- [SUPPLIED PASSAGE]:
=== Section Start ===

> General Sales Terms
1. General provisions
1.1. The contractual relationships, orders and supplies between Voronet and the Buyer, regardless of the way in which they are made, will be governed, during their validity, by these general sales conditions, also published in the section "General Sales Terms of our website https://www.voronet.org.
1.2. Voronet may, from time to time, modify and update these general conditions, in which case Voronet will inform Buyer in writing that the new Conditions will be published on the website https://www.voronet.org.
1.3. In case of discrepancy between the general conditions set forth herein and the specific conditions of sale agreed between the parties, the specific conditions shall prevail.
1.4. These general conditions are applicable, indistinctly, to national and international sales that we can make of any of our products.
1.5. All aspects related to the supply of products that are not expressly or implicitly included in these general conditions or in the specific conditions agreed between the contracting parties, will be governed by Spanish laws and, only for international sales, by the Vienna Convention of 1980 on contracts for the international sale of goods.
2.1. Buyer's orders must be placed in writing
2.2. Orders are only valid if accepted by Voronet.
2.3. Voronet reserves the right, in any case, to reject any order or to accept it partially.
2.4. Voronet will communicate in writing its decision to accept, totally or partially, or refuse an order within 4 (four) days from its reception. The refusal must be made in writing within such period. If there is no written response from Voronet within that period, the order will be considered tacitly accepted.
2.5. The Buyer may withdraw any order within a period of 4 (four) business days from the date when he becomes aware of the order confirmation by Voronet, or from the date he could have reasonably had it. After such term, the contract is understood as perfected and the Buyer cannot rescind it.
2.6. The Minimum order value is of three hundred Euros (€ 300, -). Voronet may accept orders below such amount but would be entitled to charge a surcharge of fifty Euro (€50, -).
2.7. The quantity and description of the products are those that are detailed in the order accepted by Voronet. However, Voronet may make changes to them, provided that these changes do not affect materially or substantially their quality or performance and are reasonable for the Buyer.
3. Prices and payment terms
3.1. The price of the products and the binding payment terms are those indicated in the order confirmation by Voronet. Any other reference to prices is understood to be indicative and may be subject to modifications.
3.2. The relevant taxes will be applied to the price indicated in the order confirmations.
3.3. In domestic sales, the prices indicated in the order confirmation are understood, unless otherwise agreed in writing, ex works (Ex Works INCOTERM in force), and the relevant taxes will be applied to them. For international sales, the indicated prices are understood, unless otherwise agreed in writing, as FCA-Cerdanyola.
3.4. Payment, unless otherwise agreed in writing, will be made by transfer of the agreed amount to the bank account indicated by Voronet in the order confirmation.
3.5. The payment is to be considered made when the amount becomes effective in Voronet’s bank account, at which time the merchandise will be delivered in accordance with the provisions of clause 4.
3.6. In case of advance payment without further specifications, it is presumed that the advance payment refers to the total amount including taxes. Except otherwise agreed, the advance payment is understood to be deposited in the bank account of Voronet at any time prior to the term (lead time) indicated in the order confirmation.

=== Section End ===

Data excerpts
=== Section Start ===

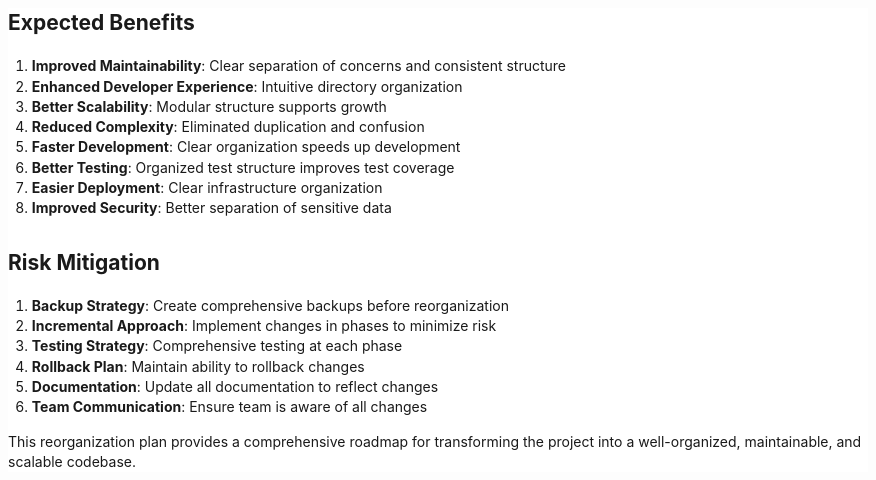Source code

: ## Expected Benefits

1. **Improved Maintainability**: Clear separation of concerns and consistent structure
2. **Enhanced Developer Experience**: Intuitive directory organization
3. **Better Scalability**: Modular structure supports growth
4. **Reduced Complexity**: Eliminated duplication and confusion
5. **Faster Development**: Clear organization speeds up development
6. **Better Testing**: Organized test structure improves test coverage
7. **Easier Deployment**: Clear infrastructure organization
8. **Improved Security**: Better separation of sensitive data

## Risk Mitigation

1. **Backup Strategy**: Create comprehensive backups before reorganization
2. **Incremental Approach**: Implement changes in phases to minimize risk
3. **Testing Strategy**: Comprehensive testing at each phase
4. **Rollback Plan**: Maintain ability to rollback changes
5. **Documentation**: Update all documentation to reflect changes
6. **Team Communication**: Ensure team is aware of all changes

This reorganization plan provides a comprehensive roadmap for transforming the project into a well-organized, maintainable, and scalable codebase. 
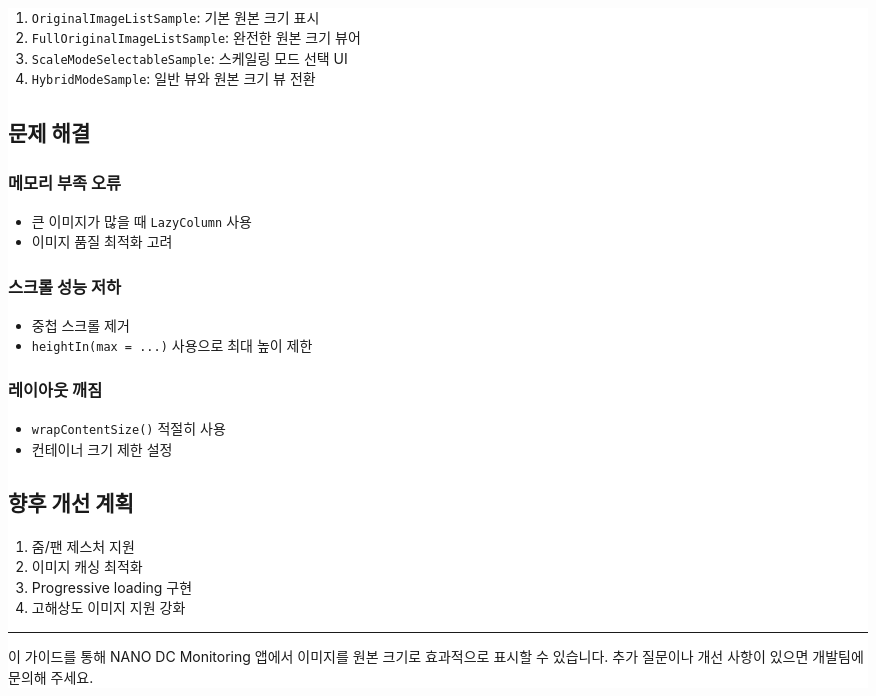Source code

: 1. `OriginalImageListSample`: 기본 원본 크기 표시
2. `FullOriginalImageListSample`: 완전한 원본 크기 뷰어
3. `ScaleModeSelectableSample`: 스케일링 모드 선택 UI
4. `HybridModeSample`: 일반 뷰와 원본 크기 뷰 전환

## 문제 해결

### 메모리 부족 오류
- 큰 이미지가 많을 때 `LazyColumn` 사용
- 이미지 품질 최적화 고려

### 스크롤 성능 저하
- 중첩 스크롤 제거
- `heightIn(max = ...)` 사용으로 최대 높이 제한

### 레이아웃 깨짐
- `wrapContentSize()` 적절히 사용
- 컨테이너 크기 제한 설정

## 향후 개선 계획

1. 줌/팬 제스처 지원
2. 이미지 캐싱 최적화
3. Progressive loading 구현
4. 고해상도 이미지 지원 강화

---

이 가이드를 통해 NANO DC Monitoring 앱에서 이미지를 원본 크기로 효과적으로 표시할 수 있습니다. 추가 질문이나 개선 사항이 있으면 개발팀에 문의해 주세요.
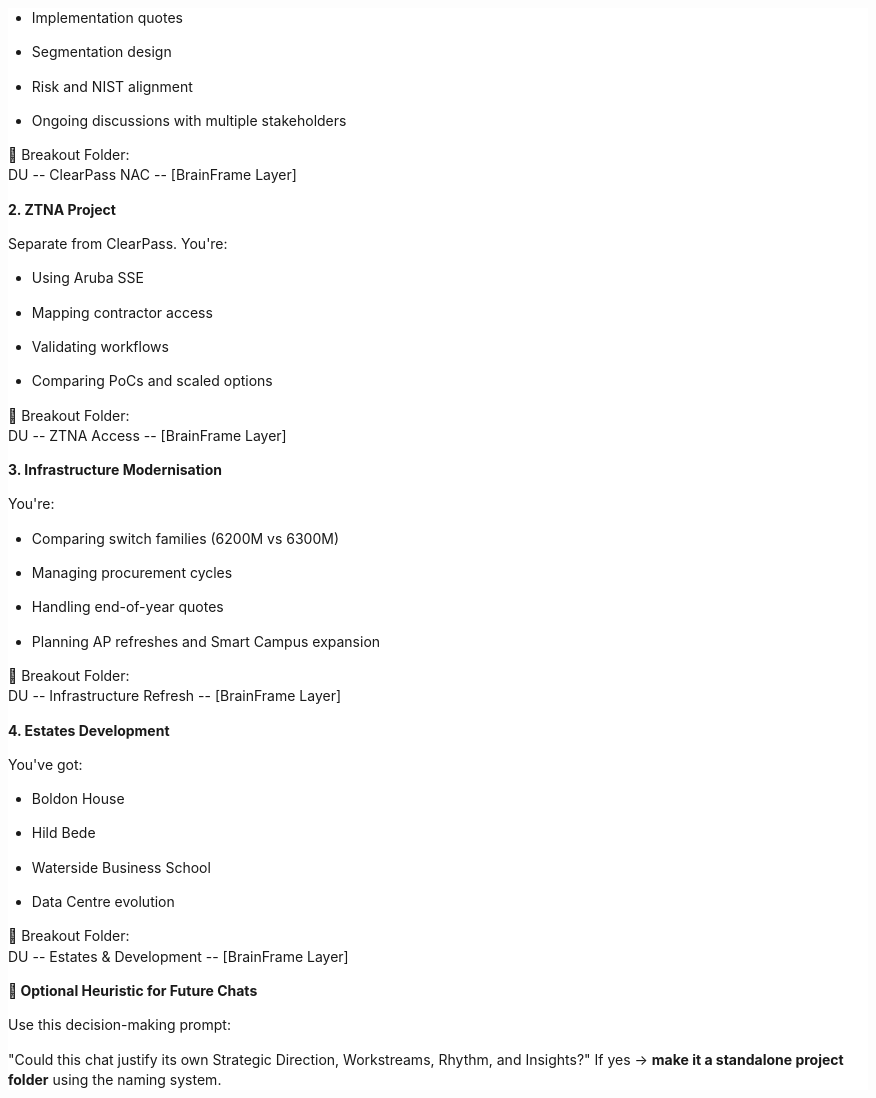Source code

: - Implementation quotes

- Segmentation design

- Risk and NIST alignment

- Ongoing discussions with multiple stakeholders

📂 Breakout Folder:\
DU -- ClearPass NAC -- \[BrainFrame Layer\]

**2. ZTNA Project**

Separate from ClearPass. You're:

- Using Aruba SSE

- Mapping contractor access

- Validating workflows

- Comparing PoCs and scaled options

📂 Breakout Folder:\
DU -- ZTNA Access -- \[BrainFrame Layer\]

**3. Infrastructure Modernisation**

You're:

- Comparing switch families (6200M vs 6300M)

- Managing procurement cycles

- Handling end-of-year quotes

- Planning AP refreshes and Smart Campus expansion

📂 Breakout Folder:\
DU -- Infrastructure Refresh -- \[BrainFrame Layer\]

**4. Estates Development**

You've got:

- Boldon House

- Hild Bede

- Waterside Business School

- Data Centre evolution

📂 Breakout Folder:\
DU -- Estates & Development -- \[BrainFrame Layer\]

**🧭 Optional Heuristic for Future Chats**

Use this decision-making prompt:

"Could this chat justify its own Strategic Direction, Workstreams,
Rhythm, and Insights?" If yes → **make it a standalone project folder**
using the naming system.
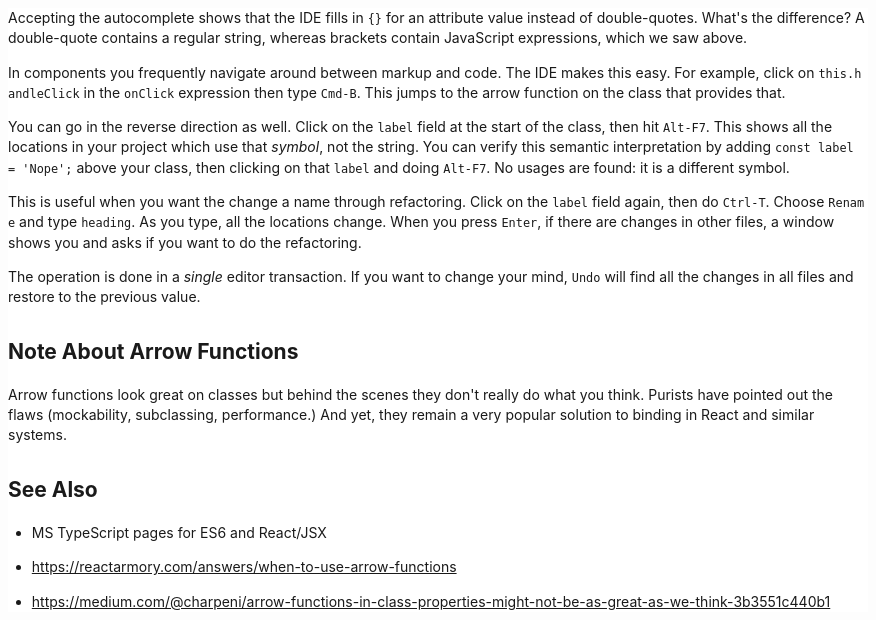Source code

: Accepting the autocomplete shows that the IDE fills in `{}` for an
attribute value instead of double-quotes. What's the difference? A
double-quote contains a regular string, whereas brackets contain JavaScript
expressions, which we saw above.

In components you frequently navigate around between markup and code. The
IDE makes this easy. For example, click on `this.handleClick` in the
`onClick` expression then type `Cmd-B`. This jumps to the arrow function
on the class that provides that.

You can go in the reverse direction as well. Click on the `label` field
at the start of the class, then hit `Alt-F7`. This shows all the locations
in your project which use that *symbol*, not the string. You can verify this
semantic interpretation by adding `const label = 'Nope';` above your class,
then clicking on that `label` and doing `Alt-F7`. No usages are found:
it is a different symbol.

This is useful when you want the change a name through refactoring. Click on
the `label` field again, then do `Ctrl-T`. Choose `Rename` and type
`heading`. As you type, all the locations change. When you press `Enter`,
if there are changes in other files, a window shows you and asks if you want
to do the refactoring.

The operation is done in a *single* editor transaction. If you want to change 
your mind, `Undo` will find all the changes in all files and restore to the
previous value.

## Note About Arrow Functions

Arrow functions look great on classes but behind the scenes they don't
really do what you think. Purists have pointed out the flaws (mockability,
subclassing, performance.) And yet, they remain a very popular solution to
binding in React and similar systems.

## See Also

- MS TypeScript pages for ES6 and React/JSX

- https://reactarmory.com/answers/when-to-use-arrow-functions

- https://medium.com/@charpeni/arrow-functions-in-class-properties-might-not-be-as-great-as-we-think-3b3551c440b1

=== Section End ===

- [WHAT YOU NEED TO DO]:
- 1) What minimum order value do the general sales terms set?
- 2) In the rows, print the lines exactly, starting at the line that contains "This is useful" and ending at the line that contains "- https://reactarmory.com/answers/when-to-use-arrow-functions".

- [WRITTEN RESPONSES]:
- 1) Three hundred Euros (€300).

- 2)
This is useful when you want the change a name through refactoring. Click on
the `label` field again, then do `Ctrl-T`. Choose `Rename` and type
`heading`. As you type, all the locations change. When you press `Enter`,
if there are changes in other files, a window shows you and asks if you want
to do the refactoring.

The operation is done in a *single* editor transaction. If you want to change 
your mind, `Undo` will find all the changes in all files and restore to the
previous value.

## Note About Arrow Functions

Arrow functions look great on classes but behind the scenes they don't
really do what you think. Purists have pointed out the flaws (mockability,
subclassing, performance.) And yet, they remain a very popular solution to
binding in React and similar systems.

## See Also

- MS TypeScript pages for ES6 and React/JSX

- https://reactarmory.com/answers/when-to-use-arrow-functions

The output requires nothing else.